Un malware piuttosto comune per i sistemi Windows è ora in circolazione in una nuova variante, che prendere il nome di “XLoader”, e può colpire anche il sistema operativo macOS. Il malware è stato individuato dai ricercatori di sicurezza di Check Point Software dopo una fase di monitoraggio durata 6 mesi, nel corso della quale ha ricevuto richieste di assistenza provenienti da 69 diversi Paesi a testimonianza di come il problema possa essere ritenuto di interesse globale.

XLoader deriva da Formbook, un malware per Windows le cui funzioni principali sono quelle di sottrazione di informazioni. Formbook può rubare password, registrare la pressione dei tasti della tastiera, catturare il contenuto dello schermo ed eseguire file da remoto. Xloader eredita le stesse funzionalità, ed un processo di reverse engineering ha confermato che il suo eseguibile è fondamentalmente identico a quello di Formbook, ovviamente opportunamente adattato per poter funzionare anche su piattaforma macOS.

XLoader viene proposto a noleggio: al costo di 49 dollari al mese i malintenzionati possono avere l’accesso al server di comando e controllo per la gestione del malware. Yaniv Balmas, responsabile Cyber Research per Check Point Software, ha dichiarato: “Sebbene ci sia ancora distanza tra i malware per macOS e per Windows, il divario si sta lentamente chiudendo nel corso del tempo. La verità è che il malware per macOS sta diventando più consistente e più pericoloso”.

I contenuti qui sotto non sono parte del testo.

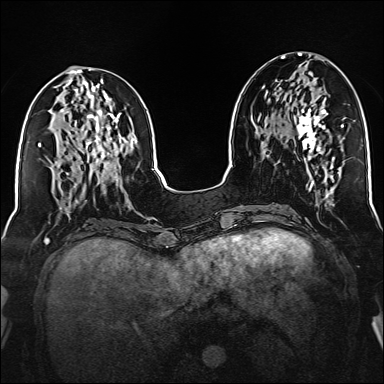
Breast MRI (dynamic contrast-enhanced), one axial slice; position 64 of 160 along the scan axis; dynamic contrast-enhanced series, time point 2 of 6 at this slice position (early post-contrast); 1.5 T; TE 2.3 ms, TR 5.2 ms; 1 mm slice thickness; 384 × 384 image matrix, field of view 320 × 320 mm. Female patient.
Structures marked on this image (semi-automatically segmented with operator editing):
- enhancing-tissue mask used for the functional tumour volume (all voxels passing the contrast-enhancement thresholds inside the analysis volume; usually the tumour): bounding box [x1, y1, x2, y2] px = [297, 95, 328, 159]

Il malware ha caratteristiche di furtività tali da renderlo inosservato alla maggior parte degli utenti. E’ possibile verificare la presenza di Xloader su macOS andando ad esaminare la cartella LaunchAgents (quella che contiene i programmi da aprire all’avvio) presente al percorso /Users/nomeutente/Library/LaunchAgents e approfondire la natura di file ritenuti sospetti.

La diffusione di Xloader avviene tramite email di phishing che provano a persuadere la potenziale vittima a scaricare ed aprire un falso documento Office. Come sempre vale il suggerimento di prestare attenzione ogni volta in cui riceviamo una mail con un allegato, anche se proviene da mittenti che riteniamo affidabili.